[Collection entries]
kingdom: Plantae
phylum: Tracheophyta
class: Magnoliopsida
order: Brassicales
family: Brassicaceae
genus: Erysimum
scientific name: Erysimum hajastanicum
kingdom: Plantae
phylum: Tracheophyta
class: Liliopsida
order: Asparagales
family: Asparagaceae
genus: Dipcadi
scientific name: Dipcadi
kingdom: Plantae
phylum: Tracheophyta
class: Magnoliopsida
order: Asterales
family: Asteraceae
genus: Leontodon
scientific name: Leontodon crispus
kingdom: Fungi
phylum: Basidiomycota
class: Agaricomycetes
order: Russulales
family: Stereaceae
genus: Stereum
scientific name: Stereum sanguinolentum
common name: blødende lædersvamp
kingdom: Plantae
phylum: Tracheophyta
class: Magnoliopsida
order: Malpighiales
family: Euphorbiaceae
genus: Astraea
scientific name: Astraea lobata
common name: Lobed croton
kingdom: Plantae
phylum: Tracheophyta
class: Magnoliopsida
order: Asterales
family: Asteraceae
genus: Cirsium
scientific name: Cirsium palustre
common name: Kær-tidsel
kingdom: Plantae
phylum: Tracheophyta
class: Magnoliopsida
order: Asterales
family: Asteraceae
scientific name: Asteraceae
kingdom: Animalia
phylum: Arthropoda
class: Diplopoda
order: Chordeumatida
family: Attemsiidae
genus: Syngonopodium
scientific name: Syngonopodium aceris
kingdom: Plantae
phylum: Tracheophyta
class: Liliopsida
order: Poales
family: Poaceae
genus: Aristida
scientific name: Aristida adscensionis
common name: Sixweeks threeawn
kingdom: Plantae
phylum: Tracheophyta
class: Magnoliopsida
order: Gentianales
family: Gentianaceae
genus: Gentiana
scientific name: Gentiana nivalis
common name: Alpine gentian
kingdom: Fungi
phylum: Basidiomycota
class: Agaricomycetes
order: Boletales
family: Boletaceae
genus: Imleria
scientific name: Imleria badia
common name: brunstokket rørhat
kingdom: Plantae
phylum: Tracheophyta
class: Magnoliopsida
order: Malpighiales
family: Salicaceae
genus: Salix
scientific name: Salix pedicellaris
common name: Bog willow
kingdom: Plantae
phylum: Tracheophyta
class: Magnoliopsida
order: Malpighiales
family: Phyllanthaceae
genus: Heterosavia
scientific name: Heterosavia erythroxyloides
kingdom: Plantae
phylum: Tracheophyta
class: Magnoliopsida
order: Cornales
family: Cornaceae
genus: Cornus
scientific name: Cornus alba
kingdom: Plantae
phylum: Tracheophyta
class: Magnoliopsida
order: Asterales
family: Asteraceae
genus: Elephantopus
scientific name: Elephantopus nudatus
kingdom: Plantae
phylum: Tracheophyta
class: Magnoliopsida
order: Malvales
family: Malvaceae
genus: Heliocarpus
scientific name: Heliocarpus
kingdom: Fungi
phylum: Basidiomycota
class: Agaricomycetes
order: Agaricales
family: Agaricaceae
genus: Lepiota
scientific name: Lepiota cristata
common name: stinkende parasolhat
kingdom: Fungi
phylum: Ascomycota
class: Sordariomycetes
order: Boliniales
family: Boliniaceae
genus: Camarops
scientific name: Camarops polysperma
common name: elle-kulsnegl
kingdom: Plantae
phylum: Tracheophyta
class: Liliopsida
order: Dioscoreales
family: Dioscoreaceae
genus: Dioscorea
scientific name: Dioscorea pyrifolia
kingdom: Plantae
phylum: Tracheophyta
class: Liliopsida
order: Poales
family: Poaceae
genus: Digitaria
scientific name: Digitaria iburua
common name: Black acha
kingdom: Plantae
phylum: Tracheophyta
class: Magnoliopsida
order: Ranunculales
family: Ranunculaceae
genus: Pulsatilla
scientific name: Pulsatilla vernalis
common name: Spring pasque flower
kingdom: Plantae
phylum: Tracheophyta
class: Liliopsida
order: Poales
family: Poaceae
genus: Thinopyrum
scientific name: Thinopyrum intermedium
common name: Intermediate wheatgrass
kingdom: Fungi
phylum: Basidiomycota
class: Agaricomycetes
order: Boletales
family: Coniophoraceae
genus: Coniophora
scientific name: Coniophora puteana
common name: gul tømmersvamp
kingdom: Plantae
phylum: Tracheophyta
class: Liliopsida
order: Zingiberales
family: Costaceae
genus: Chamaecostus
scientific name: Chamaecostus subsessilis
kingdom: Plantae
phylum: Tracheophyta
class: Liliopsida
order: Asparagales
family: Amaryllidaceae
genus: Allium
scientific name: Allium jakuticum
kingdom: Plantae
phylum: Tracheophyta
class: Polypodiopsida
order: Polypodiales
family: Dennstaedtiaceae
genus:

Objective:
Copy the data above line for line, changing nothing.

Task solution:
kingdom: Plantae
phylum: Tracheophyta
class: Magnoliopsida
order: Brassicales
family: Brassicaceae
genus: Erysimum
scientific name: Erysimum hajastanicum
kingdom: Plantae
phylum: Tracheophyta
class: Liliopsida
order: Asparagales
family: Asparagaceae
genus: Dipcadi
scientific name: Dipcadi
kingdom: Plantae
phylum: Tracheophyta
class: Magnoliopsida
order: Asterales
family: Asteraceae
genus: Leontodon
scientific name: Leontodon crispus
kingdom: Fungi
phylum: Basidiomycota
class: Agaricomycetes
order: Russulales
family: Stereaceae
genus: Stereum
scientific name: Stereum sanguinolentum
common name: blødende lædersvamp
kingdom: Plantae
phylum: Tracheophyta
class: Magnoliopsida
order: Malpighiales
family: Euphorbiaceae
genus: Astraea
scientific name: Astraea lobata
common name: Lobed croton
kingdom: Plantae
phylum: Tracheophyta
class: Magnoliopsida
order: Asterales
family: Asteraceae
genus: Cirsium
scientific name: Cirsium palustre
common name: Kær-tidsel
kingdom: Plantae
phylum: Tracheophyta
class: Magnoliopsida
order: Asterales
family: Asteraceae
scientific name: Asteraceae
kingdom: Animalia
phylum: Arthropoda
class: Diplopoda
order: Chordeumatida
family: Attemsiidae
genus: Syngonopodium
scientific name: Syngonopodium aceris
kingdom: Plantae
phylum: Tracheophyta
class: Liliopsida
order: Poales
family: Poaceae
genus: Aristida
scientific name: Aristida adscensionis
common name: Sixweeks threeawn
kingdom: Plantae
phylum: Tracheophyta
class: Magnoliopsida
order: Gentianales
family: Gentianaceae
genus: Gentiana
scientific name: Gentiana nivalis
common name: Alpine gentian
kingdom: Fungi
phylum: Basidiomycota
class: Agaricomycetes
order: Boletales
family: Boletaceae
genus: Imleria
scientific name: Imleria badia
common name: brunstokket rørhat
kingdom: Plantae
phylum: Tracheophyta
class: Magnoliopsida
order: Malpighiales
family: Salicaceae
genus: Salix
scientific name: Salix pedicellaris
common name: Bog willow
kingdom: Plantae
phylum: Tracheophyta
class: Magnoliopsida
order: Malpighiales
family: Phyllanthaceae
genus: Heterosavia
scientific name: Heterosavia erythroxyloides
kingdom: Plantae
phylum: Tracheophyta
class: Magnoliopsida
order: Cornales
family: Cornaceae
genus: Cornus
scientific name: Cornus alba
kingdom: Plantae
phylum: Tracheophyta
class: Magnoliopsida
order: Asterales
family: Asteraceae
genus: Elephantopus
scientific name: Elephantopus nudatus
kingdom: Plantae
phylum: Tracheophyta
class: Magnoliopsida
order: Malvales
family: Malvaceae
genus: Heliocarpus
scientific name: Heliocarpus
kingdom: Fungi
phylum: Basidiomycota
class: Agaricomycetes
order: Agaricales
family: Agaricaceae
genus: Lepiota
scientific name: Lepiota cristata
common name: stinkende parasolhat
kingdom: Fungi
phylum: Ascomycota
class: Sordariomycetes
order: Boliniales
family: Boliniaceae
genus: Camarops
scientific name: Camarops polysperma
common name: elle-kulsnegl
kingdom: Plantae
phylum: Tracheophyta
class: Liliopsida
order: Dioscoreales
family: Dioscoreaceae
genus: Dioscorea
scientific name: Dioscorea pyrifolia
kingdom: Plantae
phylum: Tracheophyta
class: Liliopsida
order: Poales
family: Poaceae
genus: Digitaria
scientific name: Digitaria iburua
common name: Black acha
kingdom: Plantae
phylum: Tracheophyta
class: Magnoliopsida
order: Ranunculales
family: Ranunculaceae
genus: Pulsatilla
scientific name: Pulsatilla vernalis
common name: Spring pasque flower
kingdom: Plantae
phylum: Tracheophyta
class: Liliopsida
order: Poales
family: Poaceae
genus: Thinopyrum
scientific name: Thinopyrum intermedium
common name: Intermediate wheatgrass
kingdom: Fungi
phylum: Basidiomycota
class: Agaricomycetes
order: Boletales
family: Coniophoraceae
genus: Coniophora
scientific name: Coniophora puteana
common name: gul tømmersvamp
kingdom: Plantae
phylum: Tracheophyta
class: Liliopsida
order: Zingiberales
family: Costaceae
genus: Chamaecostus
scientific name: Chamaecostus subsessilis
kingdom: Plantae
phylum: Tracheophyta
class: Liliopsida
order: Asparagales
family: Amaryllidaceae
genus: Allium
scientific name: Allium jakuticum
kingdom: Plantae
phylum: Tracheophyta
class: Polypodiopsida
order: Polypodiales
family: Dennstaedtiaceae
genus:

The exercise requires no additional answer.